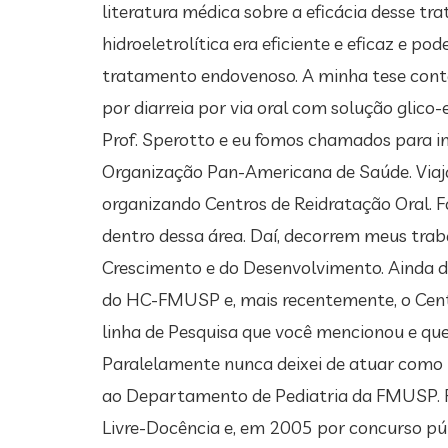
literatura médica sobre a eficácia desse t
hidroeletrolítica era eficiente e eficaz e p
tratamento endovenoso. A minha tese cont
por diarreia por via oral com solução glico-
Prof. Sperotto e eu fomos chamados para i
Organização Pan-Americana de Saúde. Viaja
organizando Centros de Reidratação Oral. Fo
dentro dessa área. Daí, decorrem meus trab
Crescimento e do Desenvolvimento. Ainda de
do HC-FMUSP e, mais recentemente, o Centr
linha de Pesquisa que você mencionou e que
Paralelamente nunca deixei de atuar como p
ao Departamento de Pediatria da FMUSP. F
Livre-Docência e, em 2005 por concurso púb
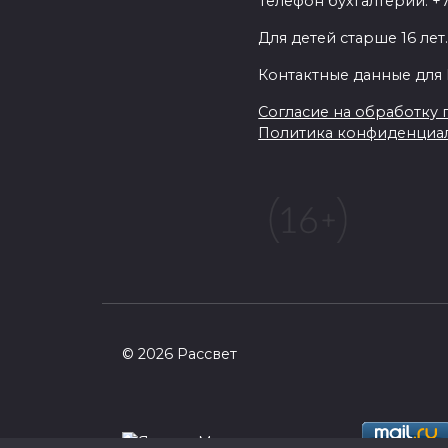
Телефон бухгалтерии: +7
Для детей старше 16 лет
Контактные данные для 
Согласие на обработку п
Политика конфиденциа
© 2026 Рассвет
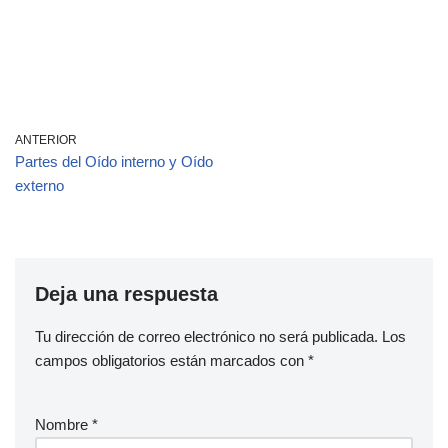
ANTERIOR
Partes del Oído interno y Oído
externo
Deja una respuesta
Tu dirección de correo electrónico no será publicada.
Los
campos obligatorios están marcados con
*
Nombre
*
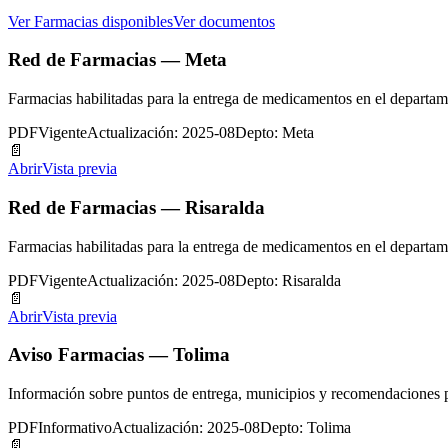
Ver Farmacias disponibles
Ver documentos
Red de Farmacias — Meta
Farmacias habilitadas para la entrega de medicamentos en el departam
PDF
Vigente
Actualización: 2025-08
Depto: Meta
📄
Abrir
Vista previa
Red de Farmacias — Risaralda
Farmacias habilitadas para la entrega de medicamentos en el departam
PDF
Vigente
Actualización: 2025-08
Depto: Risaralda
📄
Abrir
Vista previa
Aviso Farmacias — Tolima
Información sobre puntos de entrega, municipios y recomendaciones 
PDF
Informativo
Actualización: 2025-08
Depto: Tolima
📄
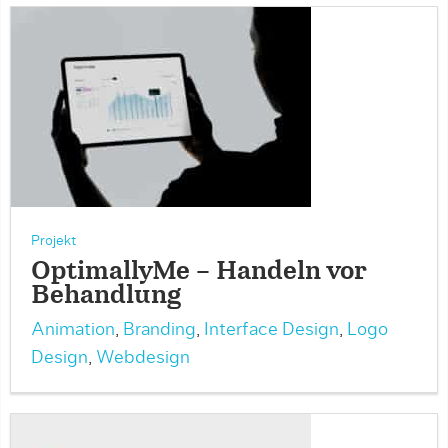
Projekt
OptimallyMe – Handeln vor
Behandlung
Animation
,
Branding
,
Interface Design
,
Logo
Design
,
Webdesign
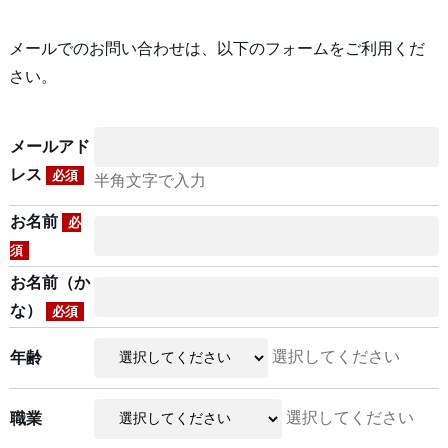
メールでのお問い合わせは、以下のフォームをご利用くだ
さい。
メールアド
レス
必須
半角文字で入力
お名前
必
須
お名前（か
な）
必須
選択してください
年齢
選択してください
職業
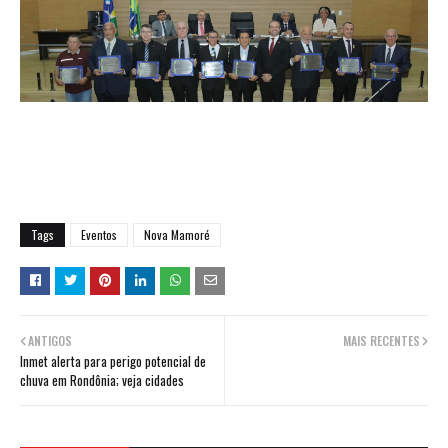
Tags
Eventos
Nova Mamoré
ANTIGOS
MAIS RECENTES
Inmet alerta para perigo potencial de
chuva em Rondônia; veja cidades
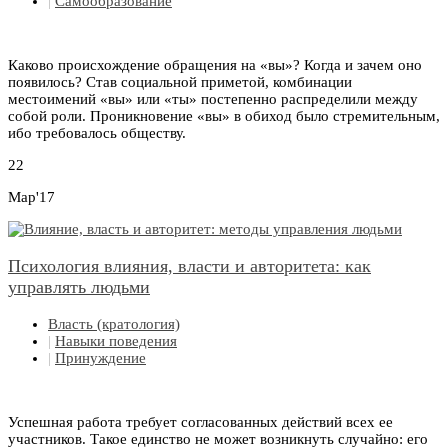
|
Самообразование
Каково происхождение обращения на «вы»? Когда и зачем оно
появилось? Став социальной приметой, комбинации
местоимений «вы» или «ты» постепенно распределили между
собой роли. Проникновение «вы» в обиход было стремительным,
ибо требовалось обществу.
22
Мар'17
Психология влияния, власти и авторитета: как
управлять людьми
Власть (кратология)
|
Навыки поведения
|
Принуждение
Успешная работа требует согласованных действий всех ее
участников. Такое единство не может возникнуть случайно: его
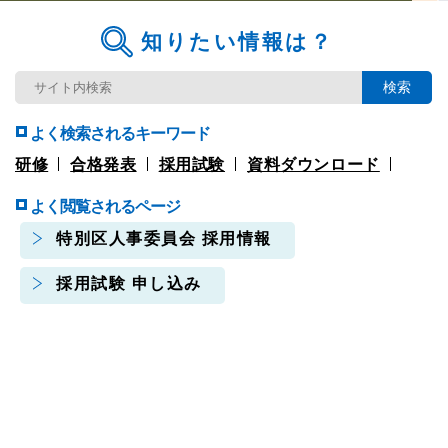
知りたい情報は？
よく検索されるキーワード
研修
合格発表
採用試験
資料ダウンロード
よく閲覧されるページ
特別区人事委員会 採用情報
採用試験 申し込み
══════
TASK INSTRUCTIONS → What you should return is the exact text of every line from the top of the entries through the line with "linha de Pesquisa que você mencionou e que", pictures removed.

REPLY →
literatura médica sobre a eficácia desse t
hidroeletrolítica era eficiente e eficaz e p
tratamento endovenoso. A minha tese cont
por diarreia por via oral com solução glico-
Prof. Sperotto e eu fomos chamados para i
Organização Pan-Americana de Saúde. Viaja
organizando Centros de Reidratação Oral. Fo
dentro dessa área. Daí, decorrem meus trab
Crescimento e do Desenvolvimento. Ainda de
do HC-FMUSP e, mais recentemente, o Centr
linha de Pesquisa que você mencionou e que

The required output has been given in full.